*EXERCISE DETAILS:* Within the records below, how many lines hold the word "componentes"? Only the number should be returned.

╭─ THE DATA

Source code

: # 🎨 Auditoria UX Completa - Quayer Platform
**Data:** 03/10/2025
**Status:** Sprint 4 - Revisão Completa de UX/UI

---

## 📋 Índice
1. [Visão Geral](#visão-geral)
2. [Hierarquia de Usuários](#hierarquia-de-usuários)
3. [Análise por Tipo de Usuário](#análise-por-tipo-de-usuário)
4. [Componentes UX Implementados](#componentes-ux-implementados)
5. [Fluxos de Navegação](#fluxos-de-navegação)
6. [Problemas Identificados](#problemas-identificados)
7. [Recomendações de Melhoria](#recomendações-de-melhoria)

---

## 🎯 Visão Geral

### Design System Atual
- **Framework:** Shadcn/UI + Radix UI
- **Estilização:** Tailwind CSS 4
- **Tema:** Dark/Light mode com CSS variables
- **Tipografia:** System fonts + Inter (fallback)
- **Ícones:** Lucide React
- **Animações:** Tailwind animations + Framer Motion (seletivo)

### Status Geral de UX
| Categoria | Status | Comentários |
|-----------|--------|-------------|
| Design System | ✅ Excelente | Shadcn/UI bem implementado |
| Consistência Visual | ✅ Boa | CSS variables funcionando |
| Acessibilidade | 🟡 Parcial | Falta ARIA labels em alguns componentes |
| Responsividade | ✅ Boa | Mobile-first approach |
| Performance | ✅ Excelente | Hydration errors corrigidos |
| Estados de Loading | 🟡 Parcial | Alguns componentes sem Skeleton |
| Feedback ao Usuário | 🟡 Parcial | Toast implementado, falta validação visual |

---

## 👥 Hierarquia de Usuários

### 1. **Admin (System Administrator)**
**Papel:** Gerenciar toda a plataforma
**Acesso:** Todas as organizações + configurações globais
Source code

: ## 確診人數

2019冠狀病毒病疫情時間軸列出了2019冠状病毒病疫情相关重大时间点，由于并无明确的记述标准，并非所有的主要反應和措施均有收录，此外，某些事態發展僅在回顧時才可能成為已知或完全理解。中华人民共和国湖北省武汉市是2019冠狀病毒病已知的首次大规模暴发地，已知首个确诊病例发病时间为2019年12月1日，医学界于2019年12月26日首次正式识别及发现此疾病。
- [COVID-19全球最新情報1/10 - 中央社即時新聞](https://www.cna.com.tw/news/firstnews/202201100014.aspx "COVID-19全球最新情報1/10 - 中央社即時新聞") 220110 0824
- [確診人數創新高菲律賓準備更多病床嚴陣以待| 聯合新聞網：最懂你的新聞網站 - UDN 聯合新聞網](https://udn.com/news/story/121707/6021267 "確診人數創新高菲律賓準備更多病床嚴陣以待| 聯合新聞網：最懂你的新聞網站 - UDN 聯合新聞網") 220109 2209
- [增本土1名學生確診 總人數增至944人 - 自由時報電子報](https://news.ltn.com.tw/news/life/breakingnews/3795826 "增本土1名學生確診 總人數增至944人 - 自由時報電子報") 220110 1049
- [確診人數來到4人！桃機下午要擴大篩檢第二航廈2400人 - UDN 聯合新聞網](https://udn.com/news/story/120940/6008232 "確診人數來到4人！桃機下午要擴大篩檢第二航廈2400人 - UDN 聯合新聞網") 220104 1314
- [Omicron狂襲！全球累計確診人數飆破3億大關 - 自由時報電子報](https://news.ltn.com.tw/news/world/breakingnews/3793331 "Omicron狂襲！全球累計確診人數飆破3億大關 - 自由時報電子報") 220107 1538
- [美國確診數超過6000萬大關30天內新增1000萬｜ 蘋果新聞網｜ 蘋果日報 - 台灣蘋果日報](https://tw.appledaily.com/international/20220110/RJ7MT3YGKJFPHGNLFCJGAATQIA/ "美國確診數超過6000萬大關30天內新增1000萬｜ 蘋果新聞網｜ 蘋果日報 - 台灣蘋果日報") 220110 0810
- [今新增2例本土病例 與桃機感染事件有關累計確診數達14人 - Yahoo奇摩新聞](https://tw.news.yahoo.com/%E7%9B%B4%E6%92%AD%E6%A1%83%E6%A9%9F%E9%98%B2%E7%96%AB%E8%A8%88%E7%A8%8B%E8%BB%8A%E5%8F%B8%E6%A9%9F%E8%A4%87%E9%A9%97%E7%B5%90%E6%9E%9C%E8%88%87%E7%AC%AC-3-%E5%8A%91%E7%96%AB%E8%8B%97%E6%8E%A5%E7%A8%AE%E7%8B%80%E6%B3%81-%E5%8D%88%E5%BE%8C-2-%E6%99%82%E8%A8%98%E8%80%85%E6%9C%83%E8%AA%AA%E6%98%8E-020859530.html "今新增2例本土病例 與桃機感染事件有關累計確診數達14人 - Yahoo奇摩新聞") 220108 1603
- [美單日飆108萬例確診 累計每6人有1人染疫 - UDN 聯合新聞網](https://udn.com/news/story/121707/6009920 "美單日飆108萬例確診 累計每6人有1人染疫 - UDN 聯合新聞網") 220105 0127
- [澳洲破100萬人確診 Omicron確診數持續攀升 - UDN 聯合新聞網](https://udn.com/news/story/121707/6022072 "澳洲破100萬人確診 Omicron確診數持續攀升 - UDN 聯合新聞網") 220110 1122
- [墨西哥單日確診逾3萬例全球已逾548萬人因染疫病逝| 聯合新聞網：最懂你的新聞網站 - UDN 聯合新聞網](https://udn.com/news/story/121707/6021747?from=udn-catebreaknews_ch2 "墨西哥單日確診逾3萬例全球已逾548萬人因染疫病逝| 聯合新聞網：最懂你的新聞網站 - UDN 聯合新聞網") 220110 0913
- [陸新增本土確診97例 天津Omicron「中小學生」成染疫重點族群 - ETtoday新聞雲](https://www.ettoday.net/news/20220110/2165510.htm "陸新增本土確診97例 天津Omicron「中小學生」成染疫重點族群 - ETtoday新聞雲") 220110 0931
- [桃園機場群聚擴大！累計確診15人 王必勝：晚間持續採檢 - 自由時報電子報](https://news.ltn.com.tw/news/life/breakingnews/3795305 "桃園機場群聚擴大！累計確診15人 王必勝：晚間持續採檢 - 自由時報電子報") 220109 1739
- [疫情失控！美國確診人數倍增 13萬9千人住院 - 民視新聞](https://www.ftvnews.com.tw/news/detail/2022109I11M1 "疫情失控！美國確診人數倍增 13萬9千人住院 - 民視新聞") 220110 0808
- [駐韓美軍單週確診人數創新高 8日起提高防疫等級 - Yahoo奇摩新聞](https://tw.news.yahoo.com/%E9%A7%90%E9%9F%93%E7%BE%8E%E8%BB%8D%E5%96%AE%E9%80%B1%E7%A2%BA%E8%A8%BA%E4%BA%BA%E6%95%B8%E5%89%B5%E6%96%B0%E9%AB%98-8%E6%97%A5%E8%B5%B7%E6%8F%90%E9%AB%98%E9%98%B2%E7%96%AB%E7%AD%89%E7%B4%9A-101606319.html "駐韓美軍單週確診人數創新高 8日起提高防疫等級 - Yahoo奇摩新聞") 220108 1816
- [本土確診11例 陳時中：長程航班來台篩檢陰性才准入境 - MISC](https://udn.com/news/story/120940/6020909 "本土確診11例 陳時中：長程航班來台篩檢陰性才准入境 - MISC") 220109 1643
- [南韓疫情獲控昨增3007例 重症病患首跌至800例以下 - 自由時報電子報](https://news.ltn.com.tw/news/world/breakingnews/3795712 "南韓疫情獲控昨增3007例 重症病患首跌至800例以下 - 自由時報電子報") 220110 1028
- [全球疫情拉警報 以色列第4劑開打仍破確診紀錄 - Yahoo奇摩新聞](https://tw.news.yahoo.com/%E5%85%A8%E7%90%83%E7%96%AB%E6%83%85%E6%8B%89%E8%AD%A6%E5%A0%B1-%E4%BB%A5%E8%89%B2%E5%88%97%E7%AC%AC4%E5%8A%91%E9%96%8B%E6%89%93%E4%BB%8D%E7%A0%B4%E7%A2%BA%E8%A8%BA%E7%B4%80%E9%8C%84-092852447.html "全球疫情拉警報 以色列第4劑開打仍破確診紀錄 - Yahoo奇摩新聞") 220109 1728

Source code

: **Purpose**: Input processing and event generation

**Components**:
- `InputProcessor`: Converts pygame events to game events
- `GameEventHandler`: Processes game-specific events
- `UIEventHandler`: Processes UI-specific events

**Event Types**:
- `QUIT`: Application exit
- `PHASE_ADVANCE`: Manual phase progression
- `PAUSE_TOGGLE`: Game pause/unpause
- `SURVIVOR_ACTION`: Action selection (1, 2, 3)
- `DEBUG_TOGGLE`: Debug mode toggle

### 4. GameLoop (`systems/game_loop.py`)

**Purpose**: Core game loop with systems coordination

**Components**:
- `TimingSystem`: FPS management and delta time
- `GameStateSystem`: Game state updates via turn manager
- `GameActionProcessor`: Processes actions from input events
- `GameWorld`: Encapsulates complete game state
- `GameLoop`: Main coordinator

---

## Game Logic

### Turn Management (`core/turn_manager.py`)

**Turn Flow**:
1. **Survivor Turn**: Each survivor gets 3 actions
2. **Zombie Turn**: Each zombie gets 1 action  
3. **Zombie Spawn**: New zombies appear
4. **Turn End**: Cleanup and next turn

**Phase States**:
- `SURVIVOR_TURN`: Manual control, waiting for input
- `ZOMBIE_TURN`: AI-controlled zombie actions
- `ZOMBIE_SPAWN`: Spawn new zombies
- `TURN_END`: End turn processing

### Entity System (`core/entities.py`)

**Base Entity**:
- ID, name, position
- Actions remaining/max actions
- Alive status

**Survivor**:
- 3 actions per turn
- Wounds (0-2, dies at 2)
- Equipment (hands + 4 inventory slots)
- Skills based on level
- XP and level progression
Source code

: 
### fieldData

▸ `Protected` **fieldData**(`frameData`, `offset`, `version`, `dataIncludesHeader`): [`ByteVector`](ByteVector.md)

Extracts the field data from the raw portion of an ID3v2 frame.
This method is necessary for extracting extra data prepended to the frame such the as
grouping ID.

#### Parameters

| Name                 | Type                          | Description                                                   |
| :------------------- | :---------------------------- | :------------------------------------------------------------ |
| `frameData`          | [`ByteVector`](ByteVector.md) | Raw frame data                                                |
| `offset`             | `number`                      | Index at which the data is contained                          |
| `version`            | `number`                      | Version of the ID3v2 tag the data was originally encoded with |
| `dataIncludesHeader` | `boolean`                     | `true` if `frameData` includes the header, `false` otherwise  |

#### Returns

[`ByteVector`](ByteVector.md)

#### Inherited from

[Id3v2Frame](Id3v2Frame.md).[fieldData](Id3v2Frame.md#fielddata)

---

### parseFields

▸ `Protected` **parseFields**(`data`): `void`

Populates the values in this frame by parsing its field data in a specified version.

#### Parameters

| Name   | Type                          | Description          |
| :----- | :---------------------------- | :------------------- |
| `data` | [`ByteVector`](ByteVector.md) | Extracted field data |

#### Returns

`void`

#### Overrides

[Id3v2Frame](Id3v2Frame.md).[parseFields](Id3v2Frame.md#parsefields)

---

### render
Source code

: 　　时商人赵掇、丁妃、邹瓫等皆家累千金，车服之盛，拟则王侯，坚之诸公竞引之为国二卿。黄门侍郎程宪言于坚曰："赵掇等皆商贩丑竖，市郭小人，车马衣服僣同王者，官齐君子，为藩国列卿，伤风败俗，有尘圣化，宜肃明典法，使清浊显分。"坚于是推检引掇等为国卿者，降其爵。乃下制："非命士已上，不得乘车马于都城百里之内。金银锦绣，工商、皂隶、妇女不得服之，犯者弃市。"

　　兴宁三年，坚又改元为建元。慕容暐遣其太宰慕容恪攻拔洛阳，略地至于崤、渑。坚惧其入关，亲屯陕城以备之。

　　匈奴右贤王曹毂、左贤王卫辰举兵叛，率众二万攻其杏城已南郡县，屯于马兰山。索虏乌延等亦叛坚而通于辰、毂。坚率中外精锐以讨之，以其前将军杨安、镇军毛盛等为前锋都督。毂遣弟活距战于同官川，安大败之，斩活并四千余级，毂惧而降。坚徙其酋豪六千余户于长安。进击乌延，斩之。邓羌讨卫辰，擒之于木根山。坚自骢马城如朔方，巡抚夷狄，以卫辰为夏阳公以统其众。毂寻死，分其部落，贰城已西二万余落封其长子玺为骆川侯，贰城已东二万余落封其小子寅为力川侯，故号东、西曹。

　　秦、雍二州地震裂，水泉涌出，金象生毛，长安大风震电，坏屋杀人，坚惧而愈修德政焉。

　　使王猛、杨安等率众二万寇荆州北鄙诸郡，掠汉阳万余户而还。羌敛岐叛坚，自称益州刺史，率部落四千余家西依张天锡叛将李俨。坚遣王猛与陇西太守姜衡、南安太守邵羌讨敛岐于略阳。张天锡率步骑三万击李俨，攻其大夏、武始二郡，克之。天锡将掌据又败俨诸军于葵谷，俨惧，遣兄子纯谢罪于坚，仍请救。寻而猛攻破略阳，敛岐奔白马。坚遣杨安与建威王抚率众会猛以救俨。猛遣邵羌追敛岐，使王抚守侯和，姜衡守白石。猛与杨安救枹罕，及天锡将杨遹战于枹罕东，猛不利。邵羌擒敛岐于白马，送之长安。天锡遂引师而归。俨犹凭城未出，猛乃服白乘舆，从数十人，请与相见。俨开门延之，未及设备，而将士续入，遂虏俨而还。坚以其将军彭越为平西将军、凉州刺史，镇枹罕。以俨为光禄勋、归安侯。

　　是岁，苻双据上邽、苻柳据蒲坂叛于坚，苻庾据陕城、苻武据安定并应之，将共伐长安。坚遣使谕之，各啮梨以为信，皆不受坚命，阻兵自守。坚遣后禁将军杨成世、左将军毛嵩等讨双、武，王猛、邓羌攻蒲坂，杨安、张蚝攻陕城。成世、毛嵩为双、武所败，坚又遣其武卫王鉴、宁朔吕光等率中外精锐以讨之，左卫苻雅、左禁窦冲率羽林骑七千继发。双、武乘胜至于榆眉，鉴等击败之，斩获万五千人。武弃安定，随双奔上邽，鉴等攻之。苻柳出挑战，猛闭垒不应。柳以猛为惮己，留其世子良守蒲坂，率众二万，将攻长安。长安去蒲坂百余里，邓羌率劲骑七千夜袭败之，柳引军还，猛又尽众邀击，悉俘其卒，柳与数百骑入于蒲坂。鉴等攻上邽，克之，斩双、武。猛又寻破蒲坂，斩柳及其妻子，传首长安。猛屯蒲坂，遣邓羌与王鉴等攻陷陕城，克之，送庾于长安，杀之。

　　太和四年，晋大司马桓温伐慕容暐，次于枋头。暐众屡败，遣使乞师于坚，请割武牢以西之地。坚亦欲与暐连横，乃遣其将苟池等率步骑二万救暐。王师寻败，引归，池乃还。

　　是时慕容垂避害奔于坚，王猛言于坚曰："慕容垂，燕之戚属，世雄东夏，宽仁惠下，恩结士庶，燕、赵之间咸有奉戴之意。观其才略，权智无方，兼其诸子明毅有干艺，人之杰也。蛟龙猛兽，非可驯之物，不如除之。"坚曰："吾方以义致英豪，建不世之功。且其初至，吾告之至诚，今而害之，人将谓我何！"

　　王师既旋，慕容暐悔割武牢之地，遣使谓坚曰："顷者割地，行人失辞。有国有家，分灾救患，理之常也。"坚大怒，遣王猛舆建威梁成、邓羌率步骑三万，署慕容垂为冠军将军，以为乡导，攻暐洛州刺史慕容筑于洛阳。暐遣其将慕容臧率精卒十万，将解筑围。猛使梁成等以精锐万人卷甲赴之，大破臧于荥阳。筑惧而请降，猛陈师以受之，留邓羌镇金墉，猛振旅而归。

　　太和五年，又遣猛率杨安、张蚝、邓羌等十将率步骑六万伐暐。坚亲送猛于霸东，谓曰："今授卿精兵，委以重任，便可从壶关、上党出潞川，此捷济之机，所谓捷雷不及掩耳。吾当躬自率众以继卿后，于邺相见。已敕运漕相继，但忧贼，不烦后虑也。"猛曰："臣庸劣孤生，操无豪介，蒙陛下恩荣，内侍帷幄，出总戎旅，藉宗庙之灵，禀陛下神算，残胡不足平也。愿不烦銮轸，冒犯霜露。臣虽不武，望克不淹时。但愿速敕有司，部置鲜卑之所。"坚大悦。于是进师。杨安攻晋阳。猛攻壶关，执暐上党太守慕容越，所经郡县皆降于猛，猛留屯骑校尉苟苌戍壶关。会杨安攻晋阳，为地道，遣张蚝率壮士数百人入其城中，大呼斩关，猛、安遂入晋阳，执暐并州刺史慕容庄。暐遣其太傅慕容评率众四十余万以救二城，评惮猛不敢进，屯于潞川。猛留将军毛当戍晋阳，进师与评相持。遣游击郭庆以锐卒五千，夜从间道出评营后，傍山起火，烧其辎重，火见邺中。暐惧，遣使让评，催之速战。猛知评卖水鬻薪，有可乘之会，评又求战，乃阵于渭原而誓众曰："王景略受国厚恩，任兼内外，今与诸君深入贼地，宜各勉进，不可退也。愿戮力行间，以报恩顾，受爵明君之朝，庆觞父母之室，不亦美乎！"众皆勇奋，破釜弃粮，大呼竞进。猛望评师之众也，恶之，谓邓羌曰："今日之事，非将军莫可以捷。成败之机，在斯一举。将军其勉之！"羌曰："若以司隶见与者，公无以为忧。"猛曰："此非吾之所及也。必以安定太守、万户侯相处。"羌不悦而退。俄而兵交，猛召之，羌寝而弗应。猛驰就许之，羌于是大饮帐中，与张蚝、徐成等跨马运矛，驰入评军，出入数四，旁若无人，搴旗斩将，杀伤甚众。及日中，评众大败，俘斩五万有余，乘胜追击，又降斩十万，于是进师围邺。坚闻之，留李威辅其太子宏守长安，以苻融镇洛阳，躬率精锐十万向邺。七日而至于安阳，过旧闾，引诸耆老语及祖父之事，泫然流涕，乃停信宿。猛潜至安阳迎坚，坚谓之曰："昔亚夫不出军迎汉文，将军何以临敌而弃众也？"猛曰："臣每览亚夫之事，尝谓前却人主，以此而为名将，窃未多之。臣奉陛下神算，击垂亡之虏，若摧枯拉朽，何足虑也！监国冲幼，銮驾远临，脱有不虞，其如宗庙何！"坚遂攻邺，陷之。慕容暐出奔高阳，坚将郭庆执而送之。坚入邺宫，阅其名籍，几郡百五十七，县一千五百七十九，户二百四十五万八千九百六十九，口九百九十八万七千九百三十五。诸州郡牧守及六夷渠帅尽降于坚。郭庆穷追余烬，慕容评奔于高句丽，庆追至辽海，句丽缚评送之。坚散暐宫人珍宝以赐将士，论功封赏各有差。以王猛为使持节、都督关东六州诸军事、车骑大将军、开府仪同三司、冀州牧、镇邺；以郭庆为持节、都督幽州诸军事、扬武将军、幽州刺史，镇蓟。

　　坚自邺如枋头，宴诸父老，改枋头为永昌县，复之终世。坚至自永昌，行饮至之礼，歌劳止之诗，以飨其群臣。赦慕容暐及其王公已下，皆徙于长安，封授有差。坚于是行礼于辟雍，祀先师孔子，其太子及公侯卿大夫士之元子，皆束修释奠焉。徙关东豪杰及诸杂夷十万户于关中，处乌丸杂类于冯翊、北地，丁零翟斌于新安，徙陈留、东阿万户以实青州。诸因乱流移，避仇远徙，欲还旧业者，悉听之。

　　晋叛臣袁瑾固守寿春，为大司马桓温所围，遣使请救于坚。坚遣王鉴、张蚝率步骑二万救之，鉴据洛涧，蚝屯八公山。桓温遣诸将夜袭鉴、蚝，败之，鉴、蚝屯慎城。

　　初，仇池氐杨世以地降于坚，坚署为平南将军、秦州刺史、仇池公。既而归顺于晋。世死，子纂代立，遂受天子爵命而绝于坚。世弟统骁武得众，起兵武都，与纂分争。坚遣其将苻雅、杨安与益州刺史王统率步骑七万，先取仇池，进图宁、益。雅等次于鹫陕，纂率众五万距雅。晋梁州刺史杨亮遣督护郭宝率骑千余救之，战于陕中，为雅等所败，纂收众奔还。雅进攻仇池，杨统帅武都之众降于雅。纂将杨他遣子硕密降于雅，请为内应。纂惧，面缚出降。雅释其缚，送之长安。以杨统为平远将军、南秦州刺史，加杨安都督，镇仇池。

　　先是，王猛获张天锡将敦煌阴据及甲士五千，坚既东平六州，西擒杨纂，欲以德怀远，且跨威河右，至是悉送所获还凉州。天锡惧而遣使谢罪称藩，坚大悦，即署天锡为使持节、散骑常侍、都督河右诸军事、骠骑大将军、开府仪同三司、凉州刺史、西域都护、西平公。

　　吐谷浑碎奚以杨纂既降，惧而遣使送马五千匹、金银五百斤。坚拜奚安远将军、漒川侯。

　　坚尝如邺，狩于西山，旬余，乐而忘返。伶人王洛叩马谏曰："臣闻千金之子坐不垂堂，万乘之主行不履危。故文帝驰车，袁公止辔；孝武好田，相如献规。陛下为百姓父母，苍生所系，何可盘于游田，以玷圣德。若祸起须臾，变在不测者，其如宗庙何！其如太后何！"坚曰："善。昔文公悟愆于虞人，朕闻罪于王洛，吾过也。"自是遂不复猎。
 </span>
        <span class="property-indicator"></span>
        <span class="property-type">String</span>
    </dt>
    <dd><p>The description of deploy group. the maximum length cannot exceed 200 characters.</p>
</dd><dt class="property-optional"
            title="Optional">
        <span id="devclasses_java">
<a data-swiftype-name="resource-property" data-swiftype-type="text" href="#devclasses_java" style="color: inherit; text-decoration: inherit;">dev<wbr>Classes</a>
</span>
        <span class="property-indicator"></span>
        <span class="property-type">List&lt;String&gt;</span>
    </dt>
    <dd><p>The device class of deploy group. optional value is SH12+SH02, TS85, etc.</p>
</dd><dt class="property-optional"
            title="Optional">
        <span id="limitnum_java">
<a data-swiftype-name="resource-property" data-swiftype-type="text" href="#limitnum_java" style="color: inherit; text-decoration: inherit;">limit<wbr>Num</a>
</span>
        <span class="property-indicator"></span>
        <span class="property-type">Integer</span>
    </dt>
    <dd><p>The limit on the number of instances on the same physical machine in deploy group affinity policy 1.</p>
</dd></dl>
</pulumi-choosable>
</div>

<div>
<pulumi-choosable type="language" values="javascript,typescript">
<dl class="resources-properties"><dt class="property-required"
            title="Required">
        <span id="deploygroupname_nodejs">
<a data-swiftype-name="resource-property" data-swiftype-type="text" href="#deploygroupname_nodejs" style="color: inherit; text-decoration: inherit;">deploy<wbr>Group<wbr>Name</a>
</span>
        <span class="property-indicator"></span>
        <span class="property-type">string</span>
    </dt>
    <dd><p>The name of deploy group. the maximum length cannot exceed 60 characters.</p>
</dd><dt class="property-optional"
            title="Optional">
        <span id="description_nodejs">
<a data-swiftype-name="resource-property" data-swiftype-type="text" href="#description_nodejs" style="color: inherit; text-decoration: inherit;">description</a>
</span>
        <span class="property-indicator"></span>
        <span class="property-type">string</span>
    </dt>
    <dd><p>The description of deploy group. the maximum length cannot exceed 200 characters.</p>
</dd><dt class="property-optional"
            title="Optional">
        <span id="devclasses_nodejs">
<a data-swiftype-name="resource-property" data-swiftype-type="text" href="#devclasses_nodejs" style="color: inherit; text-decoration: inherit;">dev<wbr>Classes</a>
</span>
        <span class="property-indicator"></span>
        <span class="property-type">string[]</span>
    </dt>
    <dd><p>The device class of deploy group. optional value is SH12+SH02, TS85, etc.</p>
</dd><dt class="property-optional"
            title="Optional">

╰─

*RESULT:* 3